### ACTIVITY
The answer must reproduce all of the data below exactly and contain no images.

### INPUT RECORDS
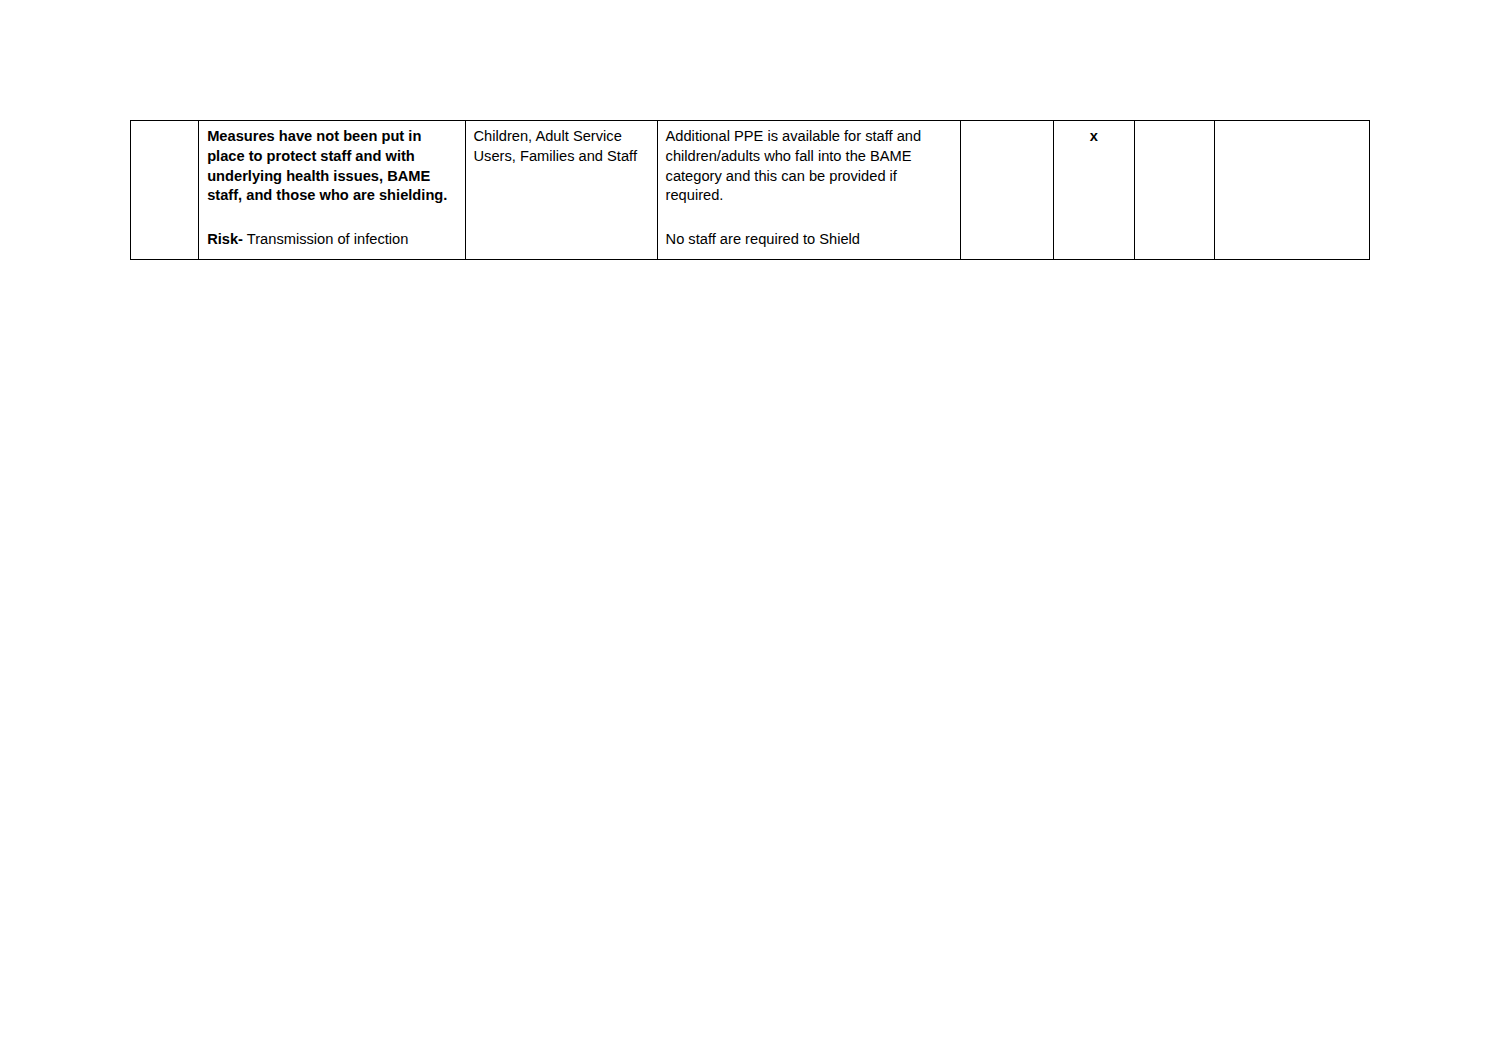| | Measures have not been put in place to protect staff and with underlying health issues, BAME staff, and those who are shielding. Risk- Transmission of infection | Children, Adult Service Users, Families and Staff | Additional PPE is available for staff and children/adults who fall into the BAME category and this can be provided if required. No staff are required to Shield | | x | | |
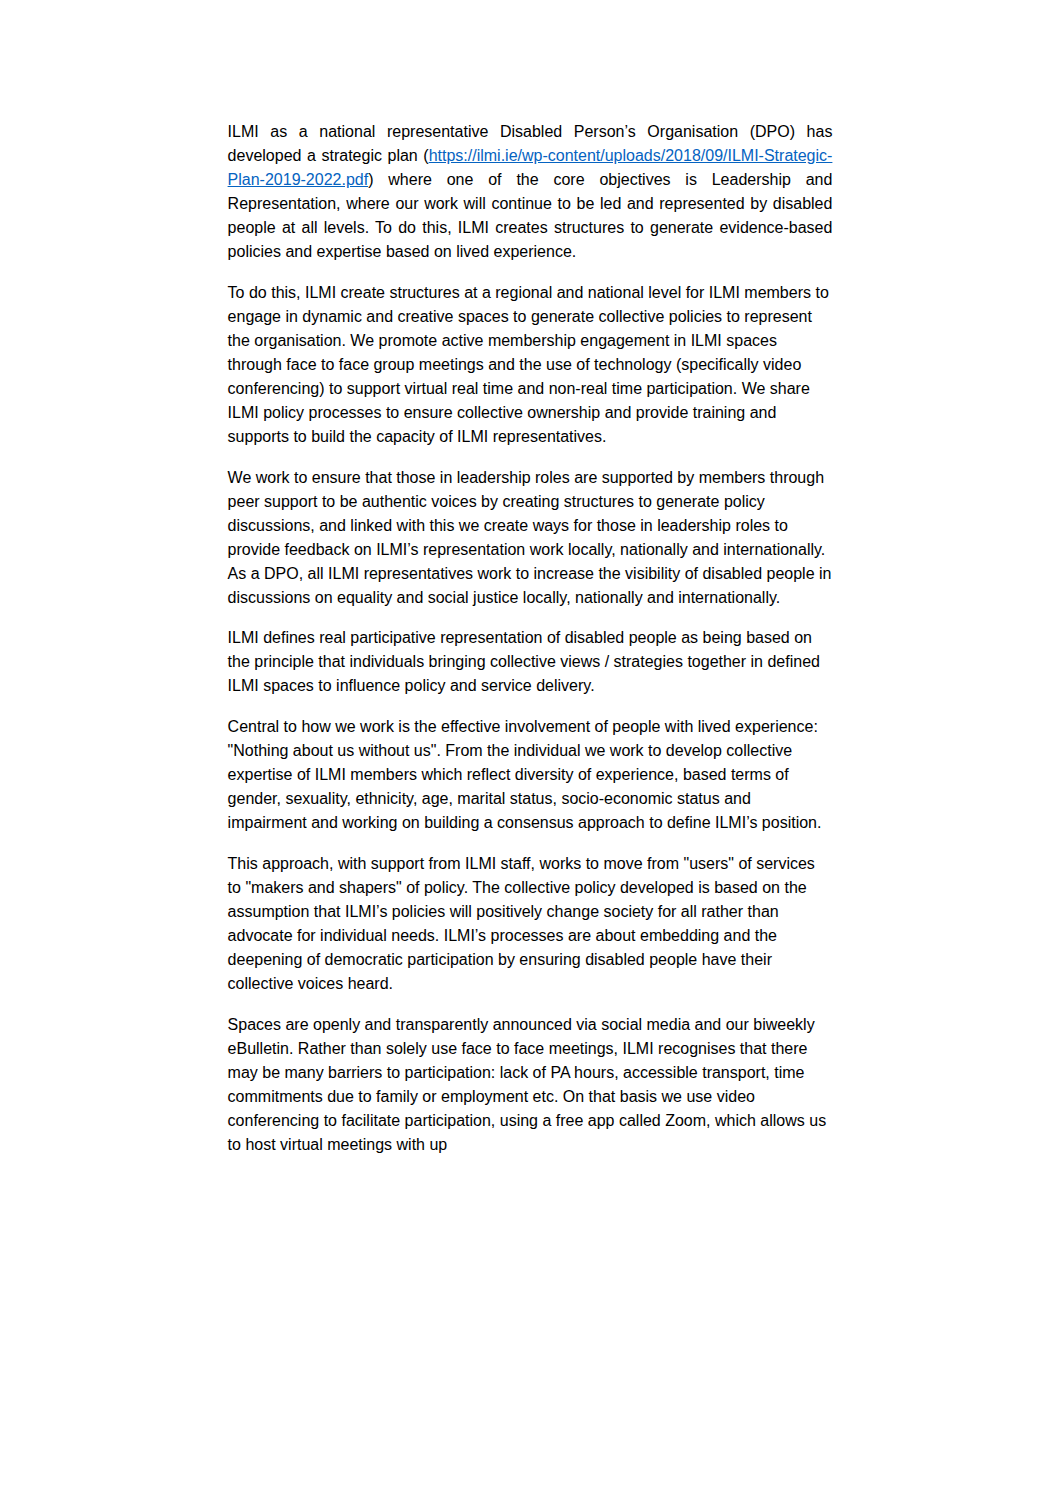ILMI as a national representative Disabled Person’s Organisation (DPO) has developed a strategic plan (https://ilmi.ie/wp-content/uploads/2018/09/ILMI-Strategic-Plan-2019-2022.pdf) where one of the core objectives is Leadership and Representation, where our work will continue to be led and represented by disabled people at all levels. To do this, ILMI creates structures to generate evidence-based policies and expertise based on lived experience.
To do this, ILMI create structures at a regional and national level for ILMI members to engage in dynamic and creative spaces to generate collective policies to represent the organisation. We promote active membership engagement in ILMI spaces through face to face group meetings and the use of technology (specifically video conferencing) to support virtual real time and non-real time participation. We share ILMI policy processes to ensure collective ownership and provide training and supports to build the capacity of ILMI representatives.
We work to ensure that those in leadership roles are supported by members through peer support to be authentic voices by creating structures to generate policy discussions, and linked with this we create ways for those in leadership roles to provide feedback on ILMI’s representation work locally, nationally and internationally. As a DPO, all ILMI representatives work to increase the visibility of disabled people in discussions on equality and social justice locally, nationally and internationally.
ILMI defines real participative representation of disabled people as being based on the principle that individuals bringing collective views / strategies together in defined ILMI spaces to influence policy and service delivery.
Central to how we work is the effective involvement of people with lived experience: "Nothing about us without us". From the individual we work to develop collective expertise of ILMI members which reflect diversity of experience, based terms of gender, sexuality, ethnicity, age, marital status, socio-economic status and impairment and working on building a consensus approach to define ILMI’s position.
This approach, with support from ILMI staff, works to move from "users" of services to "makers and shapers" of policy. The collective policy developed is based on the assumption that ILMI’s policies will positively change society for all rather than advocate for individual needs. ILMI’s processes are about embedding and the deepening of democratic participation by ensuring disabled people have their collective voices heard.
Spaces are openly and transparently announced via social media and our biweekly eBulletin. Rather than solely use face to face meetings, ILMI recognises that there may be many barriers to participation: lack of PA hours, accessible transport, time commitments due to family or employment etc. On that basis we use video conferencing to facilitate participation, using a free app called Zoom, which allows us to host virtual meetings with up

### OUTPUT
| | Measures have not been put in place to protect staff and with underlying health issues, BAME staff, and those who are shielding. Risk- Transmission of infection | Children, Adult Service Users, Families and Staff | Additional PPE is available for staff and children/adults who fall into the BAME category and this can be provided if required. No staff are required to Shield | | x | | |
ILMI as a national representative Disabled Person’s Organisation (DPO) has developed a strategic plan (https://ilmi.ie/wp-content/uploads/2018/09/ILMI-Strategic-Plan-2019-2022.pdf) where one of the core objectives is Leadership and Representation, where our work will continue to be led and represented by disabled people at all levels. To do this, ILMI creates structures to generate evidence-based policies and expertise based on lived experience.
To do this, ILMI create structures at a regional and national level for ILMI members to engage in dynamic and creative spaces to generate collective policies to represent the organisation. We promote active membership engagement in ILMI spaces through face to face group meetings and the use of technology (specifically video conferencing) to support virtual real time and non-real time participation. We share ILMI policy processes to ensure collective ownership and provide training and supports to build the capacity of ILMI representatives.
We work to ensure that those in leadership roles are supported by members through peer support to be authentic voices by creating structures to generate policy discussions, and linked with this we create ways for those in leadership roles to provide feedback on ILMI’s representation work locally, nationally and internationally. As a DPO, all ILMI representatives work to increase the visibility of disabled people in discussions on equality and social justice locally, nationally and internationally.
ILMI defines real participative representation of disabled people as being based on the principle that individuals bringing collective views / strategies together in defined ILMI spaces to influence policy and service delivery.
Central to how we work is the effective involvement of people with lived experience: "Nothing about us without us". From the individual we work to develop collective expertise of ILMI members which reflect diversity of experience, based terms of gender, sexuality, ethnicity, age, marital status, socio-economic status and impairment and working on building a consensus approach to define ILMI’s position.
This approach, with support from ILMI staff, works to move from "users" of services to "makers and shapers" of policy. The collective policy developed is based on the assumption that ILMI’s policies will positively change society for all rather than advocate for individual needs. ILMI’s processes are about embedding and the deepening of democratic participation by ensuring disabled people have their collective voices heard.
Spaces are openly and transparently announced via social media and our biweekly eBulletin. Rather than solely use face to face meetings, ILMI recognises that there may be many barriers to participation: lack of PA hours, accessible transport, time commitments due to family or employment etc. On that basis we use video conferencing to facilitate participation, using a free app called Zoom, which allows us to host virtual meetings with up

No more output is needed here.